I have not posted for a long, long while because the confluence of several events has been keeping me busy almost around the clock for the last 5 weeks.
First and foremost, the project I've been working for the last 3 months - the road traffic incidents - has shipped today. It's my first experience building the entire pipeline at Google - downloading the data from 3rd party provider, parsing it, storing the results in a bigtable, writing a spatial index for it, and, finally, publishing it through the maps frontend server. Here's the result:
It's actually kinda fun watching the data in various cities. Seattle is a really, really quiet place.
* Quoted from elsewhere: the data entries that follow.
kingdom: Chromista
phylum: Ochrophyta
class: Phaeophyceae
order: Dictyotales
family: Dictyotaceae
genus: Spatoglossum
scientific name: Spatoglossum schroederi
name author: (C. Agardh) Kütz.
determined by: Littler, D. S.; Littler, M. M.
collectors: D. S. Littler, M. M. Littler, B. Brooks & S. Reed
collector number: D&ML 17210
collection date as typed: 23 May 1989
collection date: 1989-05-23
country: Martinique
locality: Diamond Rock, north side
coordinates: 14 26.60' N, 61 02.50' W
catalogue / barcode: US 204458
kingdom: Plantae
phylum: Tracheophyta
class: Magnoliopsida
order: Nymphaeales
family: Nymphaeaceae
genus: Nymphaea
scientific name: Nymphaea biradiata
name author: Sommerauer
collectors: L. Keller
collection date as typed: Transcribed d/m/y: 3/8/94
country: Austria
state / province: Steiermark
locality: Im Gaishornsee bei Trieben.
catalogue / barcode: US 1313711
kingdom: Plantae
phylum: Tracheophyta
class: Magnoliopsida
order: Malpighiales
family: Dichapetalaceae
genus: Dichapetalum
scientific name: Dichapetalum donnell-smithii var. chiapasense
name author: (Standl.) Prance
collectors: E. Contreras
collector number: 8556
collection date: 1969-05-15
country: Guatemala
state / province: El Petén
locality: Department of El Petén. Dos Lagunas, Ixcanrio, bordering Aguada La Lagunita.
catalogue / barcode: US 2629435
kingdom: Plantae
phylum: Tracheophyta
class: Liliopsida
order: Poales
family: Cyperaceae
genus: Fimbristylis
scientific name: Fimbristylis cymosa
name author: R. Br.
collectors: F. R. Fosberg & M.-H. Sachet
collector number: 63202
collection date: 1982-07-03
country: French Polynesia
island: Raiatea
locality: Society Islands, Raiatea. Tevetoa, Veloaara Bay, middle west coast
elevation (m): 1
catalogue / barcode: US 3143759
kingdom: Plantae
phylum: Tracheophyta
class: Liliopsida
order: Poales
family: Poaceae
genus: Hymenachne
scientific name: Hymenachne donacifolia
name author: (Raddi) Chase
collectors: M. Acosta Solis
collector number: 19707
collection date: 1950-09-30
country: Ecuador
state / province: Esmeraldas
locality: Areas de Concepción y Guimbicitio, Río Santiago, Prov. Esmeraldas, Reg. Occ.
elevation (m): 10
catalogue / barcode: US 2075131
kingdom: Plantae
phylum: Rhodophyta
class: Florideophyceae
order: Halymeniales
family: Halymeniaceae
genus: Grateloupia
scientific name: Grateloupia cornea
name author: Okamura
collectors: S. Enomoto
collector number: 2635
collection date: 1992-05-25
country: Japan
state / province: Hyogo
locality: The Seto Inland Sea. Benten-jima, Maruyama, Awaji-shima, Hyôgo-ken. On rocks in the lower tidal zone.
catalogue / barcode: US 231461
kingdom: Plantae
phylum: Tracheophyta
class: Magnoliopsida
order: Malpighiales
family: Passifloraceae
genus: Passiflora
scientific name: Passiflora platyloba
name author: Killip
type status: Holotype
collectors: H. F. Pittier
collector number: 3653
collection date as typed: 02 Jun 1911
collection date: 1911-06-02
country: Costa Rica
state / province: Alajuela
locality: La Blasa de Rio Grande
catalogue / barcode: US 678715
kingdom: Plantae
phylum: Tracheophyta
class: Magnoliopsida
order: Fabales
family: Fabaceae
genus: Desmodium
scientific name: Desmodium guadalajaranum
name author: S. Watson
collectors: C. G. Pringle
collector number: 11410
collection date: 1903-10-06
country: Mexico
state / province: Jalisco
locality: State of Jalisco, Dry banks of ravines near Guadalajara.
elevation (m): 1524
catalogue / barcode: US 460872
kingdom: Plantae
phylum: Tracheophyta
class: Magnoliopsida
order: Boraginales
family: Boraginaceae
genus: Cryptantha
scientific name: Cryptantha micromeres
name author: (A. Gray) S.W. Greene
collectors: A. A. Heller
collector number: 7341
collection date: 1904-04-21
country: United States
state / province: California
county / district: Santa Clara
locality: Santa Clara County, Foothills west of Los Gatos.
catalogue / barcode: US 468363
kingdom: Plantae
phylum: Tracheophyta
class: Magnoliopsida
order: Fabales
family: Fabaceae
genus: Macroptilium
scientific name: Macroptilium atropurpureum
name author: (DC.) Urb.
The incidents are mostly construction (there are a few accident icons, but in reality they are all about slow traffic):
Though Seattle is a small place, actual real accidents (as in - collisions) are quite uncommon even in much bigger cities. Here's New York. Here you see a lot of road closures (most of them are periodic, and in the future - eventually we'll figure out how to be more intelligent about displaying them; right now the data we're getting is lacking a lot of details that would allow us to be - but we'll work it out with our provider). There are a few constructions, and slowdowns, but only one of the icons is displaying a collision:
And most other US cities are somewhere between New York and Seattle. Except for one. If you're living in LA, my hat is off to you. The traffic there is real zoo. Yes, there's even one place where almost everyday the sign shows "Animals on the road". Here's a quiet night at LA (believe it or not, during the day time, it's a lot worse). Most non-consturction icons are real collisions. A couple are hit and runs.
The insane amount of construction icons you see here is a nightly event - the authorities deply miriads of crews to do various road maintenance tasks on the roads in the evening, and it lasts through the night. And they report a construction incident for every one of them. During the day, the roadwork in LA clears, leaving mostly just collisions. But a lot of them!